— Не смей умирать! — заорал я на Кролика, переворачивая его на спину.

Но было поздно. Каждая летучая мышь взяла у него капельку сил, а мышей прилетело много. Это и являлось проклятием Бэта — они плодились в его голове бессчетно, и он становился слишком опасен и для людей и для нас. Мы с Кроликом справились бы, но теперь я остался один.

Бэт не собирался повторять атаку. Дождавшись возвращения мышей, он издевательски помахал мне рукой. Тысячи крошечных лапок вцепились в его одежду. Бэт оторвался от земли и поплыл под шелест кожаных крыльев прочь. Я остался стоять над трупом Кролика.

Такого не бывает. Это противоречит всему, что я знаю о нас. Физический контакт с бестелесным зверьем невозможен.
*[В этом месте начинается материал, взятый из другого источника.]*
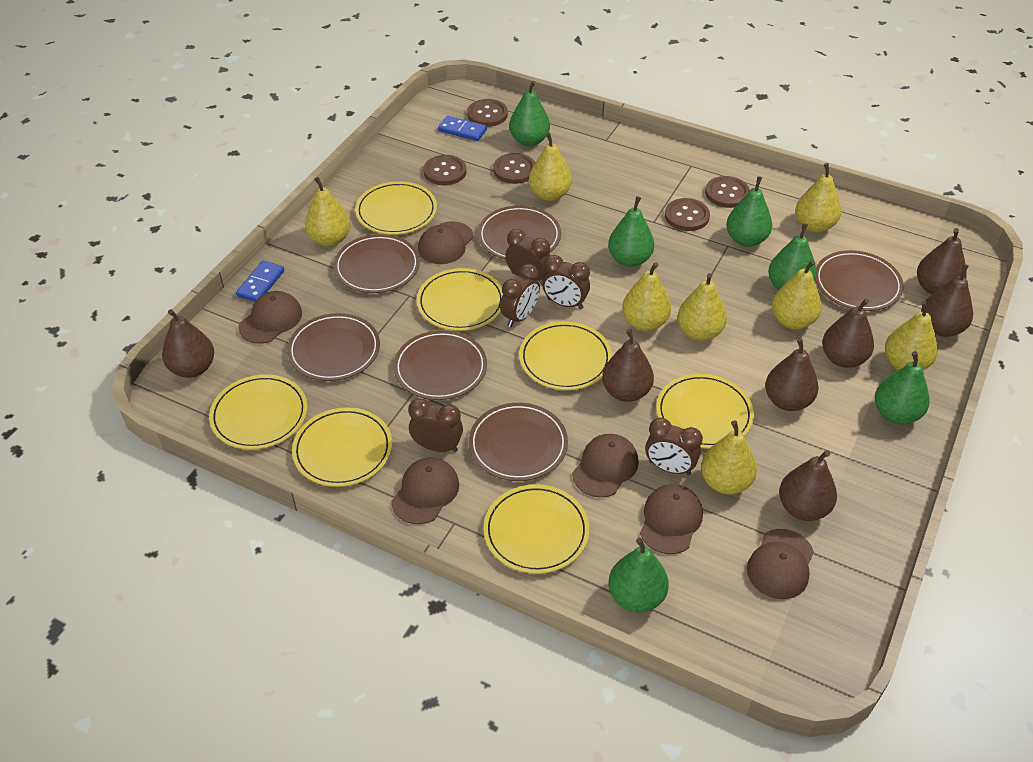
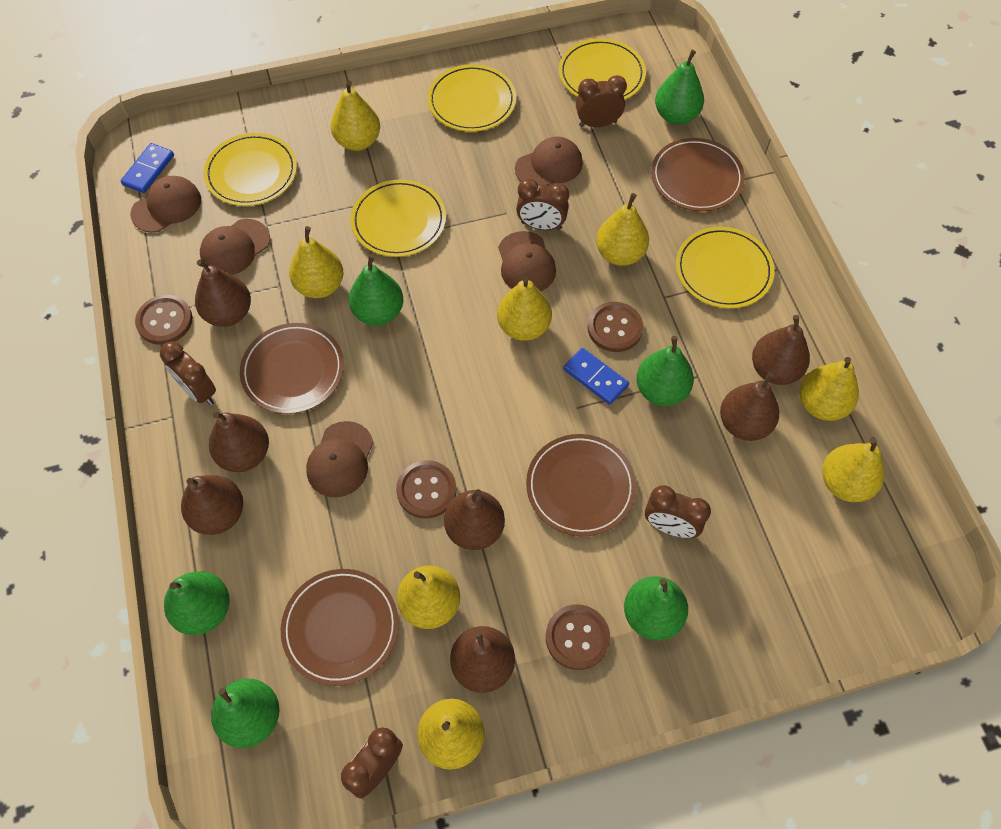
brown button: [423,155,466,185] [467,99,508,127] [493,153,535,184] [665,198,710,231] [705,176,750,208] = 5 -> [135,295,193,345] [396,460,457,519] [546,604,610,670] [588,302,643,352] = 4
brown cap: [238,291,302,344] [392,458,459,524] [418,221,474,264] [572,434,639,498] [640,484,703,554] [747,529,814,599] = 6 -> [130,176,201,233] [200,219,270,275] [306,421,374,497] [498,231,556,291] [515,136,583,185] = 5
brown plate: [287,313,380,381] [334,234,420,293] [393,330,487,400] [469,403,568,481] [478,205,561,260] [815,250,904,311] = 6 -> [240,323,344,414] [281,569,399,686] [526,434,636,536] [651,138,745,211] = 4
yellow plate: [209,374,308,450] [292,408,392,487] [355,181,437,235] [417,268,503,331] [483,484,589,574] [519,322,612,390] [656,374,754,449] = 7 -> [204,133,297,206] [351,179,446,257] [428,64,516,132] [559,39,646,100] [676,227,774,308] = 5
Но Бэт упорно перемещался по воздуху в клекочущем облаке и плевать хотел на все теоретические выкладки.

Я решился на последнее средство. Шаава едва дотянулась до нитей прошлого. Нашла нужную, отодвинула ее носом в сторону от остальных. И ужалила.

В тот день пятилетний мальчик узнал, что он — Бэт. Мы обычно говорим «очнулся» — звероносцами рождаются, а не становятся. Раньше или позже любой из нас начинает ощущать присутствие чужой жизни. Чем крупнее зверь, тем раньше он появляется. Медведя можно почувствовать в два года, рысь или пса — в три, кошек-кроликов в четыре. Змей — в десять. Ос — в двадцать пять.

Слишком долго рассказывать, как я узнал день нового явления Бэта. Но когда Шаава выпустила яд, то летящий на тысяче крыльев человек на мгновение забыл, кто он. Или вспомнил — как посмотреть. Этого хватило.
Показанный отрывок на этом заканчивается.